Seniors’ Advocate Suzanne Brake (left) and Hayward Blake, a resident of Harbour Grace, speak to an audience at Carbonear on Sept. 18 on seniors issues.
Seniors’ Advocate Suzanne Brake (left) and Hayward Blake, a resident of Harbour Grace, speak to an audience at Carbonear on Sept. 18 on seniors issues.

One member of the audience noted it could cost him up of $4,700 per hearing aid.

Brake offered up statistics.

“Right now, in Newfoundland and Labrador, we have 30,000 couples - that means 60,000 individual people - who have an income of $41,000 or less. That’s the median income for people aged 65 and over,” she said. “That means that 50 per cent of people have less than $41,000 per year.”

Brake explained she felt as though this was important information for people to understand, going on to explain that single people in the province aged 65 and up have an average income of nearly half that - at around $17,000 a year.

“Seniors just cannot afford any more cost increases.”

Brake said these statistics are of concern to her, and she is hoping to see a breakdown of these numbers to provide her with further knowledge, such as the difference between seniors living in rural and urban parts of the province.

However, Brake’s address did not dwell solely on challenges.

She also focused on the things that can be done.
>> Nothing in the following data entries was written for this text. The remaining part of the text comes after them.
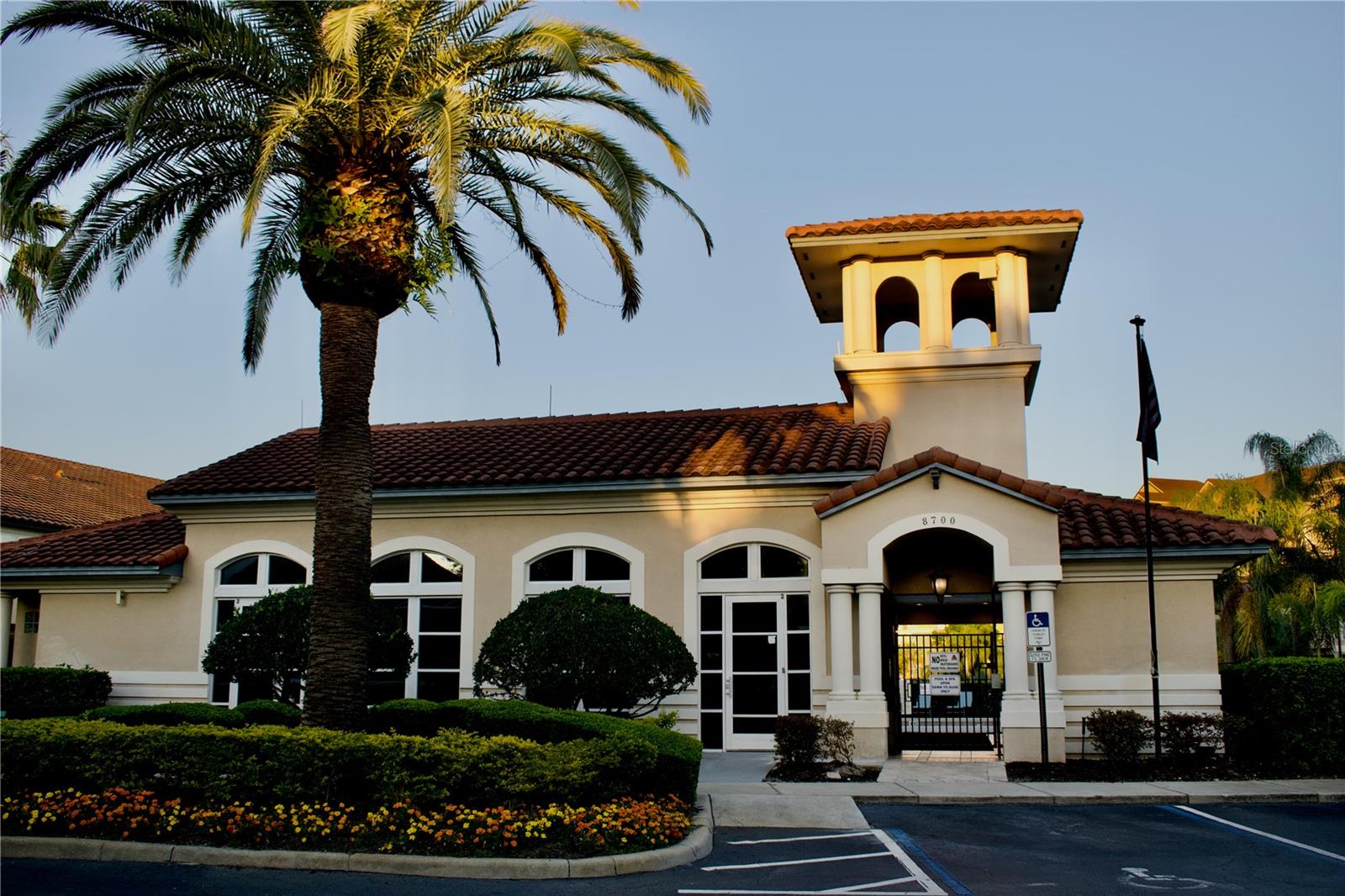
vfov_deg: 40.0
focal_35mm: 33
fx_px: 1233
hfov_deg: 57.2
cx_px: 672
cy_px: 448
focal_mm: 22
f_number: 5.6
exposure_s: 1/250
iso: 200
She encouraged seniors to speak out against the negative outlook on the aging population, and said she hopes to see seniors in all corners of the province work together to show the province that an aging population, and senior citizens as a whole, are not a burden.

“We want a quality of life from 50 up to whatever age we hope to get to,” said Hayward Blake, one of the audience members who got up to speak on the subject. “I think, sometimes, we make ourselves the victims because we just accept so much.

“I think we have to keep being involved, and we have to be the advocates for ourselves. We need to change the discussion on seniors. We need to make sure we matter to ourselves, and to the people around us. Otherwise, things are going to happen to us, instead of for us.”